SERP Forge was featured organically on platforms like:
- GoDaddy
- CMOTimes
- Under30CEO
- Lightkey
- Flicemail
- HubSpot

We didn’t chase attention. We focused on the work and let it compound.
Culture, team, and community
Now let’s talk about the part that doesn’t show up in dashboards.
One of the things I’m most proud of in 2025 is how intentionally we invested in people.
We expanded the team across SEO, outreach, content, and operations. Every hire was made carefully, with ownership and long-term growth in mind.
We introduced clearer policies, flexible working hours, defined leave structures, and visible growth paths.
We celebrate festivals like Diwali and Christmas together. We celebrate birthdays too. Many remote companies skip this, but we don’t. It matters.
And slowly, it showed. Collaboration improved. Documentation got cleaner. Communication became easier. The way we worked together matured.

What 2025 taught us about SEO and growth
After working across so many SaaS projects, patterns became impossible to ignore.
Search became more intent-focused and less about keyword matching. Authority still mattered, but relevance mattered more. AI-driven content flooded results and raised the bar for originality.
Here’s the contrast that stood out most.
What worked better than expected:
- Product-led content backed by strong links
- Outreach built on real value, not templates
What we stopped doing:
- Chasing links just for DR
- Publishing content without a clear purpose
- Treating SEO as separate from product and sales
Everything moved closer together, and that changed how we operate.
How these lessons changed the way we work
So what did we do with those lessons?
Our approach changed quietly, but deliberately.
SEO strategy now starts with product positioning and clarity around the ideal customer. Tools help with research and execution, but they don’t replace experience.
We’re doubling down on contextual authority, SaaS-focused SEO frameworks, and real outreach relationships.
At the same time, we’re simplifying, cutting unnecessary reporting and removing content that exists only to fill space.
The focus stays on results.
What we are focusing on in 2026
Looking ahead, 2026 is about building with purpose.
When I think about where we’re headed next, the priority is clarity, doing fewer things, but doing the right ones well.
We want to create more space for meaningful conversations, practical learning, and collaboration grounded in real work, not theory.

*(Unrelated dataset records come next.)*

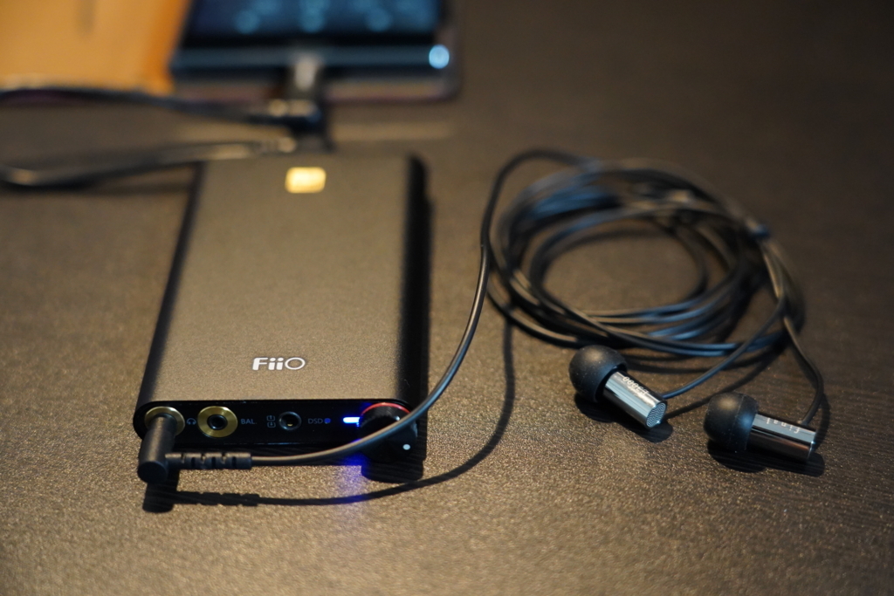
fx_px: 1714
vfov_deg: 19.7
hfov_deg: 29.2
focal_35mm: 69
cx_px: 447
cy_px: 298
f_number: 4
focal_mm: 69
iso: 6400
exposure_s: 1/50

For me, that means slowing down the noise and focusing on what actually helps teams make better decisions.
As we move forward, we’re continuing to expand how we support SaaS companies, with the intention of being a more complete and reliable long-term partner, not just a short-term execution layer.
Internally, we’re investing more in our people, strengthening collaboration, and building systems that save time and reduce unnecessary complexity.
The focus for 2026 is clear: build useful things, stay grounded in results, and grow with intention.
Final thought
I’m thankful to every client who trusted us in 2025. Your feedback and challenges shaped how we work today.
I’m equally grateful for the team that stayed curious, focused, and honest throughout the year.
If you’ve followed our work, worked with us, or learned from what we’ve shared, thank you. I’m looking forward to building, testing, and growing together in 2026.
Let’s move forward with clarity, intention, and a commitment to meaningful work.